Let $n \in \mathbb N$, $n>2$ and $u_{1},u_{2},...,u_{n-1}$ are all root of unity for n.
Proof that for every $z \in \mathbb C$: $$z=\frac{2}{n}\sum_{k=0}^{n-1}(Re(u_{k}\overline z)u_{k})$$
I know that $Re(u_{0})=Re(u_{1})$, $Re(u_{2})=Re(u_{3})$ etc. However then I have a problem with $n$ because I don't know anything about parity of $n$. Moreover I don't know what to use this idea even if I consider two cases: $n=2k$ and $n=2k+1$.

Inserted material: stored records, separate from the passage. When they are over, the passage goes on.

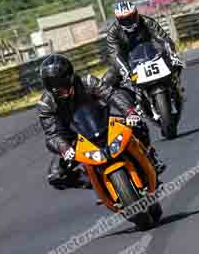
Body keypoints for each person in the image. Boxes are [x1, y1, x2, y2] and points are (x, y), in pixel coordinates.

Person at [37, 54, 166, 190]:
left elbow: (111, 94)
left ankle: (151, 156)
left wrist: (129, 111)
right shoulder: (46, 104)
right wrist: (64, 147)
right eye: (52, 84)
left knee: (137, 124)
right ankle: (96, 184)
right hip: (75, 139)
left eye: (59, 83)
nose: (57, 89)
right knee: (56, 176)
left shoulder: (87, 82)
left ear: (69, 77)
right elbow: (52, 134)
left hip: (103, 122)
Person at [103, 0, 186, 90]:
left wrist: (171, 53)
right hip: (128, 61)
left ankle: (175, 85)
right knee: (108, 80)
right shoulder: (113, 32)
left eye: (131, 17)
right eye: (124, 20)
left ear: (136, 14)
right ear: (118, 20)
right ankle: (127, 102)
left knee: (176, 62)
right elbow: (115, 54)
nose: (129, 22)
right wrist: (124, 69)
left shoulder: (147, 21)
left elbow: (163, 39)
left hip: (151, 54)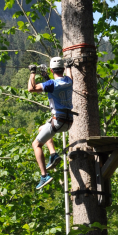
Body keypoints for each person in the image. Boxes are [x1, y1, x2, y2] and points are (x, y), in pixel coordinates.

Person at [28, 57, 74, 190]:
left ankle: (44, 175)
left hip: (58, 121)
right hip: (68, 121)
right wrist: (69, 66)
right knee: (41, 129)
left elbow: (31, 88)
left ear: (51, 70)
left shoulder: (52, 84)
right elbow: (60, 81)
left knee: (36, 144)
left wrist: (32, 73)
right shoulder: (69, 81)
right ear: (63, 69)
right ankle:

I thought also about $\sum _{{k=0}}^{{n-1}}e^{{\frac {2\pi ik}{n}}}=0$ but I still do not know how to do it.
Are you have any idea?
Note that $$\frac{2}{n}\sum_{k=0}^{n-1}(Re(u_{k}\overline z)u_{k}) = \frac{2}{n}\sum_{k=0}^{n-1}\frac{u_{k}\overline z+\overline{u_{k}}z}{2}u_{k} =\frac 1n (\overline z\sum_{k=0}^{n-1}u_k^2+z\sum_{k=0}^{n-1}|u_k|^2)$$
Using a geometric argument, a geometric sum, or Newton's identities it's easy to show $\sum_{k=0}^{n-1}u_k^2=0$. Besides, $|u_k|=1$, so the result follows.